J’ai soif, j’ai faim. Même rassasié, l’estomac me tenaille, les lèvres appellent au-delà des nourritures que l’on dit terrestres – ça je n’en manque heureusement pas –. J’ai soif et faim pour les régions de mon âme ballotées par un vent de Neptune, persistant, opaque comme un brouillard que l’on traverse à tâtons. Je n’arrive pas à me contenter du feu des jours. Il me faut également la glace de leurs nuits, les tempêtes de leurs matins et les lassitudes de leurs crépuscules.

J’ai besoin de toutes ces heures et espaces dans mon esprit. Je ne peux me complaire dans la satisfaction du temps de l’ordinaire, car je rêve tout en marchant.

J’entraperçois un buisson ardent que je veux en toucher les feuilles, goûter les fruits. Mais je sais qu’il ne s’agit là que d’illusions. La réalité est un automne aux feuilles friables.

Que faire alors de cet appétit qui n’en finit pas de languir? Il s’apaise pourtant quand je danse avec mes pensées, un pas devant l’autre, un, deux, un, deux, talons en premiers et chevilles volontaires. Je fais la paix avec mon estomac quand mes jambes avancent, quand mes yeux regardent et mes tympans absorbent les muses et les inspirations.

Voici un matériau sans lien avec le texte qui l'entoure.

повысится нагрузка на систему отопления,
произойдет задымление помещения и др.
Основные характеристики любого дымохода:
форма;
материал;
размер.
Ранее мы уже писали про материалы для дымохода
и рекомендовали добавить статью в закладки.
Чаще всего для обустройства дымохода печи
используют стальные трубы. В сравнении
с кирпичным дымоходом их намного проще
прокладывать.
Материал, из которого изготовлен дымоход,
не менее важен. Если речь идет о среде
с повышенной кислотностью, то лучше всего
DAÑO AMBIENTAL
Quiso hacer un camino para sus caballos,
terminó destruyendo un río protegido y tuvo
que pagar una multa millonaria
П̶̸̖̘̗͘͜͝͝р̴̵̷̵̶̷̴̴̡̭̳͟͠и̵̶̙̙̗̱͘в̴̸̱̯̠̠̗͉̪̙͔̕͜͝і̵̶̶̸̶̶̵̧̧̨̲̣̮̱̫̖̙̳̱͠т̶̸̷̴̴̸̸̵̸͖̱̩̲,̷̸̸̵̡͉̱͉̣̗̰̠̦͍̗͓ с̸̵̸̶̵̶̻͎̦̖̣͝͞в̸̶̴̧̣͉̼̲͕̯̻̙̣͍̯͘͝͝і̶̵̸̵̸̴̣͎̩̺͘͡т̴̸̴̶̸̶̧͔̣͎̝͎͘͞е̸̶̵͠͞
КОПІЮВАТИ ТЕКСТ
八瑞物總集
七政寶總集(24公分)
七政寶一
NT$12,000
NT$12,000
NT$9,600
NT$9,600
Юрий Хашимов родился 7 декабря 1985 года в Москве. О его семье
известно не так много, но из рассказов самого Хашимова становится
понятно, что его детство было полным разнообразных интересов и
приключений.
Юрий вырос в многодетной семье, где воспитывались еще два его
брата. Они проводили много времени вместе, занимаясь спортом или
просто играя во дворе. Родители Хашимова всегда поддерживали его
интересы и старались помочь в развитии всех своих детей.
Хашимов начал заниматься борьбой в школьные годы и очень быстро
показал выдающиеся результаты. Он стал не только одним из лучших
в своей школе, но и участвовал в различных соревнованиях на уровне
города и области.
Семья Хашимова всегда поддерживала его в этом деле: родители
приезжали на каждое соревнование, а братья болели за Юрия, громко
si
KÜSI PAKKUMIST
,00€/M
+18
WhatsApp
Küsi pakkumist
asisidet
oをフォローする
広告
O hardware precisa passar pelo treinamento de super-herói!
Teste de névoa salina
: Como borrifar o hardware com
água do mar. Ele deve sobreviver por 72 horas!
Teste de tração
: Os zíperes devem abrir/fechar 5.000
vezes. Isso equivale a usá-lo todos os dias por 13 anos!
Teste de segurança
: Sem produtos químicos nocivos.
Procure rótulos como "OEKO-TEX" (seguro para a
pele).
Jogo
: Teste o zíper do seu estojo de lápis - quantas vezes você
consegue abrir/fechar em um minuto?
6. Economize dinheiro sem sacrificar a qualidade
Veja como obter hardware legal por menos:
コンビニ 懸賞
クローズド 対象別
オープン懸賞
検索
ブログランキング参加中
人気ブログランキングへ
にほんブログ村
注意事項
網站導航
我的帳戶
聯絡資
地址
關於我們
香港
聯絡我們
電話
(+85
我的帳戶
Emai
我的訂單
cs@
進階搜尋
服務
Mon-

Je ne suis pas seul à m’énerver pour des passions, malheureusement inapte à vivre en diapason des autres et de la solitude de leurs harmonies. Est-ce moi qui m’enferme pour ne pas écouter?

J’écoute pourtant beaucoup en ce moment, au hasard des suggestions d’un abonnement musical, la beauté inventée par nombre de compositeurs contemporains. J’ai arrêté en même temps de prendre des cours de chant. Je pense vendre mon piano. Mes oreilles aiment le regard de mes mots. Mes doigts se rythment à ce que j’entends de partout. Je passe à autre chose ou je reviens à mon essentiel?

Faudrait juste que je gagne au loto afin de me délivrer du fardeau issu de ma paie. Je n’ai jamais eu le courage d’être totalement poète. J’emporterai peut-être ce regret dans ma tombe.

J’ai soif, j’ai faim. J’aimerais mieux prier. Buisson fabuleux et rouge devant moi, de quel dieu te chauffes-tu?